However, any server, including Solaris and NetApp servers,
will fail, and those failures may or may not affect the
NFS service being provided. In fact, unless the system
is being carefully administrated and the applications are
written very well, with error detection and recovery in
mind, then corruption can occur, and it can be silent and
unnoticed until too late. In fact, most failures do occur
silently and get chalked up to other causes because it will
not be possible to correlate the badness with the NFS
client giving up when attempting to communicate with an
NFS server.
I wish you the best of luck, although with the environment
that you describe, it seems like "hard" mounts would work
equally well and would not incur the risks.
ps
-
The NFS server alone can't prevent the problems Peter Staubach refers to. Their frequency also depends on the network and the way you're using the filesystem. (A sufficiently paranoid application accessing the filesystem could function correctly despite the problems caused by soft mounts, but the degree of paranoia required probably isn't common.) In practice, you may get away with soft mounts and never see problems. But other people considering them should probably make sure they understand the issues before trusting anything important to them. --b. -
Would it be sufficient to insure that that application always issues an fsync() before closing any recently written/updated file? Is there some other subtle paranoid techniques that should be used? ric -
I suspect that this is not sufficient. The application should
be prepared to rewrite data if it can determine what data did
not get written. Using fsync will tell the application when
data was not written to the server correctly, but not which
part of the data.
Perhaps O_SYNC or fsync following each write, but either one of
these options will also cause a large performance degradation.
The right solution is the use of TCP and hard mounting.
ps
-
NFS already syncs on close (and on unlock), so you should just need to check the return values from any writes, fsyncs, closes, etc. (and realize that an error there may mean some or all of the previous writes to this file descriptor failed). And operations like mkdir have the same problem--a timeout leaves you not knowing whether the directory was created, because you don't know whether the operation reached the server or not. I assume the problems with executables that Peter Staubach refers to are due to reads on mmap'd files timing out. I don't use soft mounts myself and haven't had to debug user problems with them, so my understanding of it all is purely theoretical--others will have a better idea when and how these kinds of failures actually manifest themselves in practice. --b. -
And you don't need all that ext3 journal overhead if your disk drives are reliable too. Gotcha. :)

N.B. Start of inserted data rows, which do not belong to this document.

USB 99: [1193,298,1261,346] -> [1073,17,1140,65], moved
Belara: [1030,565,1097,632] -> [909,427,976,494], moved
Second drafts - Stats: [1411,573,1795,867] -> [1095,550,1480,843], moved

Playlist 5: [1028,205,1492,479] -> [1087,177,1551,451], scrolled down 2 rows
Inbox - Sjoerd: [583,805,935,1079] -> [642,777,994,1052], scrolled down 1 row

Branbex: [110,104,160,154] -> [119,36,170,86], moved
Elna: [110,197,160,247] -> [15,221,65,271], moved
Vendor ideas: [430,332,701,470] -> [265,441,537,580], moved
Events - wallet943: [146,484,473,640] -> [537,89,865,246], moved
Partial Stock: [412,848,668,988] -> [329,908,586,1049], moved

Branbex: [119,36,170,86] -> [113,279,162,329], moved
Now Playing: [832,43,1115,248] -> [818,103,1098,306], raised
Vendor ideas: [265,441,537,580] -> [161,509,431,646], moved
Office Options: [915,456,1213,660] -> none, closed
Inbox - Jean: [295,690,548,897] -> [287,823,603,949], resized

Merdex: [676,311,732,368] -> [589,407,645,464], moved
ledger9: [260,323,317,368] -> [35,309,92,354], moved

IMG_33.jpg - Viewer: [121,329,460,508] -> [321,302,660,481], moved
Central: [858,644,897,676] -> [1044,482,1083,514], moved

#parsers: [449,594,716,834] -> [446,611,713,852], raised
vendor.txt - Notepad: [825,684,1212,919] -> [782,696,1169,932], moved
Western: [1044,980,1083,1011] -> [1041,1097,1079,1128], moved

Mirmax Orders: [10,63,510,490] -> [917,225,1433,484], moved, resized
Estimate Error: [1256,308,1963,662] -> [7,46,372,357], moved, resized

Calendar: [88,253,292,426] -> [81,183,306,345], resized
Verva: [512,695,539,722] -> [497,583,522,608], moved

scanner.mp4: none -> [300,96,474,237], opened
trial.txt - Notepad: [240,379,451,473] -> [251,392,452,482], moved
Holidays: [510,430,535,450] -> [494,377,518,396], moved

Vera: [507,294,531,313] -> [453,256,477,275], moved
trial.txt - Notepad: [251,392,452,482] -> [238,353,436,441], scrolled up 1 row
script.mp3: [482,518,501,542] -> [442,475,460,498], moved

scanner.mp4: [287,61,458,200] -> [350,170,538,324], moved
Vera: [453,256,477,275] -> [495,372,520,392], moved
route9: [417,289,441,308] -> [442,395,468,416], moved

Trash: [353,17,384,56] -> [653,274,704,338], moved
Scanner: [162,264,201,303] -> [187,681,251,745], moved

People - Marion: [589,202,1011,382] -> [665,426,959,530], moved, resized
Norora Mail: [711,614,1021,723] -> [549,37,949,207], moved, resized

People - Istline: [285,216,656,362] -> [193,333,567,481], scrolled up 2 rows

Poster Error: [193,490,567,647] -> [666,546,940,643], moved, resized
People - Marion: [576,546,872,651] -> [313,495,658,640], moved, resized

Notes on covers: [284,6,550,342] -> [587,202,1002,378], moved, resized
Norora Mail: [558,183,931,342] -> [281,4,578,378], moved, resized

Err, no. The ext3 journal overhead buys you not needing to fsck after
an unclean shutdown, and safety against crap getting written to the
inode table on an unclean power hit while the disk drive is writing
and the memory goes insane before the DMA engine and disk drive stop
working from the voltage on the power supply rails. (Hence my advice
that if you use XFS on Linux, make *sure* you have a UPS; on machines
such as the SGI Indy they added bigger capacitors to the PSU and a
real power fail interrupt, but PC-class hardware is
inexpensive/crappy, so it doesn't have such niceties.)
- Ted
-
>>>>> "Valdis" == Valdis Kletnieks <Valdis.Kletnieks@vt.edu> writes: Valdis> And you don't need all that ext3 journal overhead if your disk Valdis> drives are reliable too. Gotcha. :) Yeah yeah... you got me. *grin* In a way. How to say this. NFS is like ext2 in some ways. No real protection from errors unless you turn on possibly performance killing aspects of the code. Ext3 takes it to a higher level of consistency without compromising as much on the performance. RAID can be the base of both of these things, and that helps alot. If your RAID is reliable. So, my NetApps are reliable because they have NVRAM for performance, and it's battery backed for reliability. On that they build the Volume and Filesystem stuff, which also has performance and reliability built-in. On top of this, they have NFS (or CIFS or other protocols, but I use only NFS). And we actually default to "proto=tcp,soft,intr" for all our mounts. We do this for performance, because we're confident of the underlying reliability of the layers below it. All the way down to the Network switches in a way. Though I admit we don't dual-path everything since we don't have enough need for that level of reliability. So that's where I'm coming from. Now, I'd be happy to be proven wrong, but I'd like to see people giving test scripts which can be run on a client to simulate failures and such so I can run them here in my environment as test. Maybe I'll change my mind. Maybe I won't. At least we've got choice. :] John -
So, there's a power outage and the UPS had a glitch. Oops, you've got to recover multiple TB and tell users everything since the last incremental backup is gone. You use UPS in the computer room but management, in it's cost cutting wisdom, hasn't provided for UPS for your Unix workstations and there's a power outage. Oops, you've got lots of corrupt files but you don't know which ones they are so you've got to recover multiple TB and tell users everything since the last incremental backup is gone. Ok, so hard mounting may not always save you in these circumstances but soft mounting will surely get you in the neck. Ian -
Murphy can get a *lot* more creative than that. So we'd outgrown the capacity on our UPS and diesel generator, and decided to replace them. So we schedule downtime for a Saturday. Rather scary, we had a Sun E10K that had been powered-up for several years, and just as expected, a good fraction of the 400+ drives it had failed to re-spinup. While recovering from that, we discovered that although the vast majority of the 400 drives were either mirrors or raidsets, due to a config error, the boot volume wasn't mirrored (fortunately, it spun up OK so we dodged the bullet), so we fixed that. Literally the next Friday, not even a week later, a contractor relocating a door into our machine room shorted out a sensor circuit in our fire suppression system, triggering a Halon dump. Of course, no amount of UPS and diesel was going to save us now, because there was a safety interlock that killed the power feeds if the Halon dumped. This time, since they'd all been stressed just a week before, only 2 of the 400+ disks on the E10K failed to spin up. Guess which two. ;)